#### What is being asked
Check every line of the data below for the word "nicht", then give only the number of lines that have it.

----

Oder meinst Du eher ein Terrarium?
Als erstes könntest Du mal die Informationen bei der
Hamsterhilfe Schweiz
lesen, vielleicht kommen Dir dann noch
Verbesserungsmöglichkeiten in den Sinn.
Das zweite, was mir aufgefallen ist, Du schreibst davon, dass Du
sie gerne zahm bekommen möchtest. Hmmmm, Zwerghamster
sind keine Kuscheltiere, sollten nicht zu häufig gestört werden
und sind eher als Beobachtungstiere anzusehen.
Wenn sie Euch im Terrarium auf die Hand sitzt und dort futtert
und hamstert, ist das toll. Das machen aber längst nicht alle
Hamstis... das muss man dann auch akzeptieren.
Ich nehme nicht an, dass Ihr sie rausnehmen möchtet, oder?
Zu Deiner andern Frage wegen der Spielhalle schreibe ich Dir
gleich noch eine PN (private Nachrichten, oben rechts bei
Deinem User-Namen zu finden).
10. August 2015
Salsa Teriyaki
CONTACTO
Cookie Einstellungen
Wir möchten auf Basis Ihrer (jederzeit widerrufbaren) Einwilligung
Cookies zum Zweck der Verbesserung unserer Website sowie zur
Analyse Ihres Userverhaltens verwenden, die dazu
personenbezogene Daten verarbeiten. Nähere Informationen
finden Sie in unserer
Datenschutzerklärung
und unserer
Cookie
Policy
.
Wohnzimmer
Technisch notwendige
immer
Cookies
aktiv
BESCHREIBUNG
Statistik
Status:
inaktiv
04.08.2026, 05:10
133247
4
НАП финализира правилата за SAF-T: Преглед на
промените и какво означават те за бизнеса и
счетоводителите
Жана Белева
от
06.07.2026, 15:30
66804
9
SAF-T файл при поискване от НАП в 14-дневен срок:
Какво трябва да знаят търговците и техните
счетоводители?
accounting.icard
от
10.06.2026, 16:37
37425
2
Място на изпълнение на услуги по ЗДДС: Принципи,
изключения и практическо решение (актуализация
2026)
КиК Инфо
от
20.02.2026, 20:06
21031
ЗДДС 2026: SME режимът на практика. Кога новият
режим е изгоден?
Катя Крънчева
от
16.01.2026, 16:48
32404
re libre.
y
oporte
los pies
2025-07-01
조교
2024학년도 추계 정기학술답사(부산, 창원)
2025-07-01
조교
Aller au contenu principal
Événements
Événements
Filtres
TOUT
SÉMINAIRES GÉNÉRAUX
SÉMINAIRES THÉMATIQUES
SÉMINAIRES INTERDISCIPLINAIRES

----

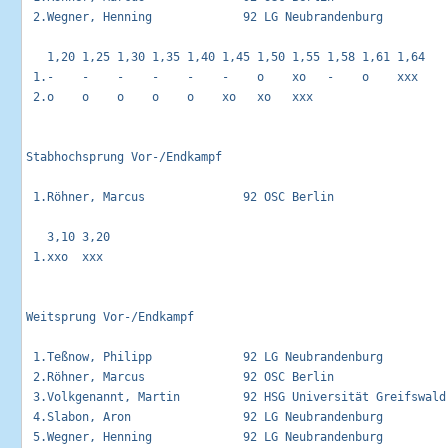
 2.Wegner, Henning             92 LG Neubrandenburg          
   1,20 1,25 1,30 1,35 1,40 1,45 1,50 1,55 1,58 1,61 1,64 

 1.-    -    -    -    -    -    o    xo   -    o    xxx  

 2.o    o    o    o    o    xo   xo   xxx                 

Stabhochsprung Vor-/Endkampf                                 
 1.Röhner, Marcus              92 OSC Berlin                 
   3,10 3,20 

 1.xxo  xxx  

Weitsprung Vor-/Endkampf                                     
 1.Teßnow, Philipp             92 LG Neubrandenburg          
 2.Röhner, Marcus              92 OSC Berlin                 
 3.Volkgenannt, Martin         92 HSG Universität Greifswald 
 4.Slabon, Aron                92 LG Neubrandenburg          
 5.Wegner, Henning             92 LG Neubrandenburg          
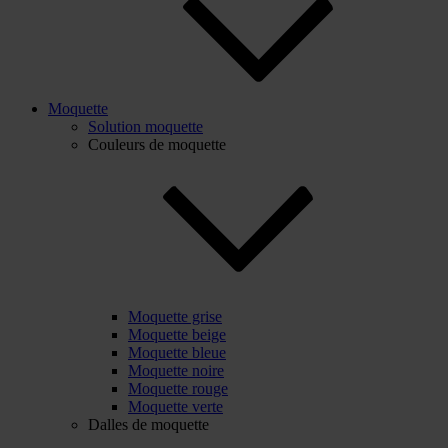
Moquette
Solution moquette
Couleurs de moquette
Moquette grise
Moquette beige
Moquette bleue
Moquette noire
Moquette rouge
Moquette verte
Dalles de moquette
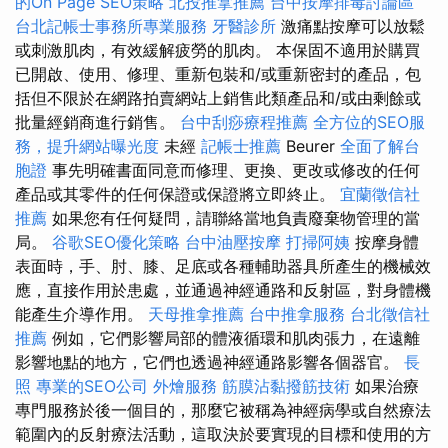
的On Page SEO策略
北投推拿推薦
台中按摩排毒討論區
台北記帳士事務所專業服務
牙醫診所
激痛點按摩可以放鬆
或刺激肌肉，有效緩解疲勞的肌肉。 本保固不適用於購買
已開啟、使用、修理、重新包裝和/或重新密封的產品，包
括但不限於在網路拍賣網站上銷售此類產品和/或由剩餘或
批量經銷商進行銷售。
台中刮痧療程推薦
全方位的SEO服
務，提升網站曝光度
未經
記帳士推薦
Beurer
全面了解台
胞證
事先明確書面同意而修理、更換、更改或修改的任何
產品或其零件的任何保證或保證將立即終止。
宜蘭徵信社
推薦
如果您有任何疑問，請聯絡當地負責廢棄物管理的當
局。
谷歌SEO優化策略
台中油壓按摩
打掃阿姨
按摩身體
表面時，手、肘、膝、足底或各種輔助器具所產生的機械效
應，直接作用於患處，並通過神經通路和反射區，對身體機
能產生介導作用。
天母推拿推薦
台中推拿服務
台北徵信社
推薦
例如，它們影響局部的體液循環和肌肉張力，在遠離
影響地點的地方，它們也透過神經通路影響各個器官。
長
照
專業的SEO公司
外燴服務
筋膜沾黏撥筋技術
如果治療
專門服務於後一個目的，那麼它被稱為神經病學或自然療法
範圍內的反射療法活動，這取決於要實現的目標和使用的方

----

#### Reply to the exercise
3